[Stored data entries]
++++++++++

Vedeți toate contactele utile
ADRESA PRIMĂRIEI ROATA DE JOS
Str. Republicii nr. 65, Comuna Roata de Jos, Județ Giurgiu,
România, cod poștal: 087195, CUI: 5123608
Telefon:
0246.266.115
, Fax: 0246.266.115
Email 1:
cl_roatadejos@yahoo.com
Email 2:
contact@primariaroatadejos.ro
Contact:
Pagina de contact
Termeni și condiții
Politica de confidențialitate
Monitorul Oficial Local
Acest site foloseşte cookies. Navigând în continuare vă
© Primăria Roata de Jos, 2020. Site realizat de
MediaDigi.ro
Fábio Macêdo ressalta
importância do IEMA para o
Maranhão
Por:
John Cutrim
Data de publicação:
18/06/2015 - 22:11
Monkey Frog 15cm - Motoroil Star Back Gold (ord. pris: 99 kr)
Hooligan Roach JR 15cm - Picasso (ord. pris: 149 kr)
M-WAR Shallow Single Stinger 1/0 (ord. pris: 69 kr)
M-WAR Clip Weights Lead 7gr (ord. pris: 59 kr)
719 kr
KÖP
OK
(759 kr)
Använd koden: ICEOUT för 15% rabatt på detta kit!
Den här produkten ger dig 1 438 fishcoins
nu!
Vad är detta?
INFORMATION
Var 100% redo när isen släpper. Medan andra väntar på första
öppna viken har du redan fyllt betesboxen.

++++++++++

- YOUR OBJECTIVE: Using the data above, reproduce exactly the lines from the line that contains "ADRESA PRIMĂRIEI ROATA DE JOS" through the line that contains "Pagina de contact", including both.

- ANSWER BOX:
ADRESA PRIMĂRIEI ROATA DE JOS
Str. Republicii nr. 65, Comuna Roata de Jos, Județ Giurgiu,
România, cod poștal: 087195, CUI: 5123608
Telefon:
0246.266.115
, Fax: 0246.266.115
Email 1:
cl_roatadejos@yahoo.com
Email 2:
contact@primariaroatadejos.ro
Contact:
Pagina de contact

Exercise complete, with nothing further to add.